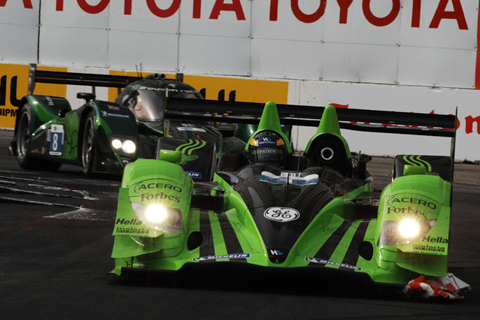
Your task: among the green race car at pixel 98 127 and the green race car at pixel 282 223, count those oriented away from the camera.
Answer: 0

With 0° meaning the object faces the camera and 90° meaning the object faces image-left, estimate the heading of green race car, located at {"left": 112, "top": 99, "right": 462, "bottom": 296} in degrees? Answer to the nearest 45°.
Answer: approximately 0°

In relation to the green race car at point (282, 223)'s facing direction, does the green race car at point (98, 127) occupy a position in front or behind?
behind

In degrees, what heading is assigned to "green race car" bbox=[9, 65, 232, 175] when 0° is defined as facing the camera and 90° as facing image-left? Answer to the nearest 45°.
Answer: approximately 315°

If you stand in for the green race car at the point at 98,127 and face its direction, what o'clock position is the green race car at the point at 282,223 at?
the green race car at the point at 282,223 is roughly at 1 o'clock from the green race car at the point at 98,127.
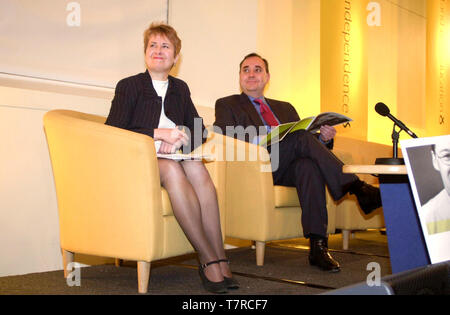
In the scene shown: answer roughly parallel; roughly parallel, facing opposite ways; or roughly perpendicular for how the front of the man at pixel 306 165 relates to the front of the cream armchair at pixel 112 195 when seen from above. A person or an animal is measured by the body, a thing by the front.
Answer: roughly parallel

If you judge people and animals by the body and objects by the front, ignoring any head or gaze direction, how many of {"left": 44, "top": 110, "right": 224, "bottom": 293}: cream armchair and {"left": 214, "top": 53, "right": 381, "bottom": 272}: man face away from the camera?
0

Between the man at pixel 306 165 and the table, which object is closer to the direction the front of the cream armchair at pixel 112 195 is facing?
the table

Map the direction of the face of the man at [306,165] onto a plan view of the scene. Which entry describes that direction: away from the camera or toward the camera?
toward the camera

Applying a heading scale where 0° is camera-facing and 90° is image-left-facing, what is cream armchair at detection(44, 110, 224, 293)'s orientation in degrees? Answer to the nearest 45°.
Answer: approximately 315°

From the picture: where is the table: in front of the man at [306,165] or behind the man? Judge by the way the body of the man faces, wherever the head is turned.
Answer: in front

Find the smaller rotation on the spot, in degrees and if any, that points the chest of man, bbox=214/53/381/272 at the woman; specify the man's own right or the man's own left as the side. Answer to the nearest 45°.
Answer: approximately 90° to the man's own right

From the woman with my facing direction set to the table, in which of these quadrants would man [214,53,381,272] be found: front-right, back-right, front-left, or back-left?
front-left

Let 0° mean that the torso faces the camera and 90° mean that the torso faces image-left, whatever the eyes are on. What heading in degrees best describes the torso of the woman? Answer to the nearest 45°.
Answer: approximately 315°

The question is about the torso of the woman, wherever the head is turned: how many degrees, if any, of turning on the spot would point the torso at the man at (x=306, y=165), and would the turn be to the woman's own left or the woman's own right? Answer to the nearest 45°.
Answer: approximately 90° to the woman's own left

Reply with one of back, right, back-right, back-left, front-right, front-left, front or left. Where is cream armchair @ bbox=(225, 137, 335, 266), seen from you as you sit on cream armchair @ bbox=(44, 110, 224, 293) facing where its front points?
left

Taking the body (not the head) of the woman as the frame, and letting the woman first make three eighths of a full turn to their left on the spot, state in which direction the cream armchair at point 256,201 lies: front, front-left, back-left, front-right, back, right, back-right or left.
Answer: front-right

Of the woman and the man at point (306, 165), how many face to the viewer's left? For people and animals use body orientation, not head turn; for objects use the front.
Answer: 0
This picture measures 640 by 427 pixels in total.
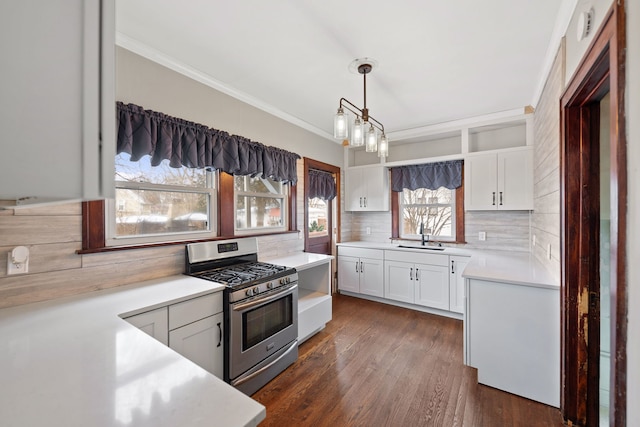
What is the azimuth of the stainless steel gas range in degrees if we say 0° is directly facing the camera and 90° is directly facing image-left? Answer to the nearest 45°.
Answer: approximately 315°

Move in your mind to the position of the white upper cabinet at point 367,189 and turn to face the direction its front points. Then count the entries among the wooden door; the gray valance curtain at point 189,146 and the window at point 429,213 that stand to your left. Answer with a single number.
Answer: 1

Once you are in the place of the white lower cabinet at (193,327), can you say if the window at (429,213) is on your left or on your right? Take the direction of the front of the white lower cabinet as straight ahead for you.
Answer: on your left

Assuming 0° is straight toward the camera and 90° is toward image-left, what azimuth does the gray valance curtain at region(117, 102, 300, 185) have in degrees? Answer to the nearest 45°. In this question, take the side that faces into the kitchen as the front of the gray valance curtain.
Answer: approximately 315°

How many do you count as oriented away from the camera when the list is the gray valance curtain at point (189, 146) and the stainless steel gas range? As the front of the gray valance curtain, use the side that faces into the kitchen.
0

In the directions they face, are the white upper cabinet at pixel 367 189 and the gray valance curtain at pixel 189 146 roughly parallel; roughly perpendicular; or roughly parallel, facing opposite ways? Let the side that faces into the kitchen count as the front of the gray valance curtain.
roughly perpendicular

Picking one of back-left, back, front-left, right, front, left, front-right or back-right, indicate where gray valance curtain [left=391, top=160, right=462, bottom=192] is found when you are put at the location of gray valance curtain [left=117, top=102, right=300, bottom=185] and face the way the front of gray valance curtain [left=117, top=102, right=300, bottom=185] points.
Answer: front-left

# [Problem]
Reproduce all of the entries above word for word, but leave out the pictures.

# [Response area]
Your task: among the green race car at pixel 98 127 and the green race car at pixel 282 223, count those oriented away from the camera.
Answer: 0

With 0° meaning the object faces the camera and 90° meaning the object faces image-left, estimate the heading of green race car, located at {"left": 112, "top": 99, "right": 462, "bottom": 296} in degrees? Answer to the nearest 45°.
Answer: approximately 0°

In relation to the green race car at point (282, 223)'s facing direction, does the green race car at point (98, 127) occupy a position in front or behind?
behind

In degrees, what heading is assigned to "green race car" bbox=[9, 65, 232, 175] when 0° is defined as facing the camera and 90° as facing image-left? Answer to the nearest 45°.
Answer: approximately 315°

If you stand in for the green race car at the point at 98,127 and face its direction, what o'clock position is the green race car at the point at 282,223 at?
the green race car at the point at 282,223 is roughly at 1 o'clock from the green race car at the point at 98,127.
In the scene shown: answer roughly parallel; roughly parallel, facing opposite ways; or roughly perpendicular for how the front of the man at pixel 306 165 relates to the front of the cream armchair at pixel 112 195 when seen from above. A person or an animal is measured by the body, a thing by the front.
Answer: roughly parallel

If you judge people and animals by the body and objects by the front, ignoring any head or gaze direction, how many of {"left": 44, "top": 110, "right": 224, "bottom": 293}: cream armchair and {"left": 214, "top": 53, "right": 381, "bottom": 272}: man face away from the camera?
0

Between the man at pixel 306 165 and the table, which object is closer to the direction the front of the cream armchair at pixel 112 195 is facing?
the table

Map the direction of the face of the man at [306,165] onto a plan view of the scene. Which entry describes that direction: away from the camera or toward the camera?
toward the camera

Applying a heading scale where 0° is camera-facing and 90° is image-left-facing, what is cream armchair at detection(44, 110, 224, 293)'s orientation in degrees? Answer to the nearest 45°.
Answer: approximately 315°

From the picture: where is the table: in front of the man at [306,165] or behind the man? Judge by the way the body of the man faces, wherever the head is turned.
Answer: in front

Find the smaller rotation on the spot, in degrees and if any, that points the chest of man, bbox=214/53/381/272 at the woman; specify the man's own right or the man's own left as the side. Answer to the nearest 45°.
Answer: approximately 90° to the man's own right

From the woman with my facing direction set to the table, in which of these quadrants would man [214,53,381,272] be found: front-right, back-right, front-left, or back-left?
front-left

Let 0° mean that the torso faces the camera and 90° mean that the torso faces image-left, whatever the eyes are on. What heading in degrees best describes the torso of the woman? Answer to the nearest 45°.
Answer: approximately 315°

The question is about the torso of the woman, wherever the head is turned: how many degrees, if any, of turning on the spot would point the torso at the man at (x=306, y=165), and would the turn be to the woman's own left or the woman's own right? Answer to the nearest 45°.
Answer: approximately 90° to the woman's own left

Reply with one of back, right, back-right, back-left, front-right, front-left, front or left. Where is cream armchair @ bbox=(225, 137, 335, 266), seen from you as you sit on cream armchair @ bbox=(44, 110, 224, 293) facing where its front points?
left

Taking the body (not the head) of the woman as the frame, and letting the woman first make three eighths of a full turn to their left on the spot, state in which direction the cream armchair at point 256,201 lies: front, front-left, back-left, front-right, back, right, back-right or left.
Answer: front-right

Of the woman and the man at point (306, 165), how many face to the viewer's left? For people and animals use body orientation, not head turn; for objects use the front.
Answer: 0
This picture measures 640 by 427 pixels in total.
What is the azimuth of the stainless steel gas range in degrees if we say 0° is directly facing the camera and 90° is directly facing image-left? Answer to the nearest 45°.
Answer: approximately 315°

Move in your mind to the position of the white upper cabinet at point 367,189 and turn to face the direction its front points. Then count the entries among the wooden door; the gray valance curtain at point 189,146 and the window at point 429,213 that stand to your left. Answer with a single number.
Answer: 1

Once you are in the place of the white lower cabinet at (193,327), can you say if the window at (429,213) is on your left or on your right? Take the direction of the front of the white lower cabinet as straight ahead for you.
Answer: on your left

Assuming 0° is straight toward the camera and 90° is toward image-left, what azimuth does the gray valance curtain at region(117, 102, 300, 185) have in degrees? Answer to the nearest 45°. In this question, take the side that faces into the kitchen as the front of the gray valance curtain.
Answer: approximately 315°

How many do you count as oriented away from the camera when the list is the gray valance curtain at point (189, 146) and the stainless steel gas range? As the front of the gray valance curtain, use the side that faces into the kitchen.
0

In the directions they face, are the white upper cabinet at pixel 367 189 and the gray valance curtain at pixel 189 146 roughly parallel; roughly perpendicular; or roughly parallel, facing opposite ways? Let the side that faces into the kitchen count as the front of the gray valance curtain.
roughly perpendicular

Picking one of back-left, back, front-left, right, front, left, front-right or back-right, indicate where gray valance curtain [left=391, top=160, right=462, bottom=192] is found when you are put at the location of gray valance curtain [left=117, top=102, right=300, bottom=185] and face the way the front of gray valance curtain [left=117, top=102, right=300, bottom=185] points.
Answer: front-left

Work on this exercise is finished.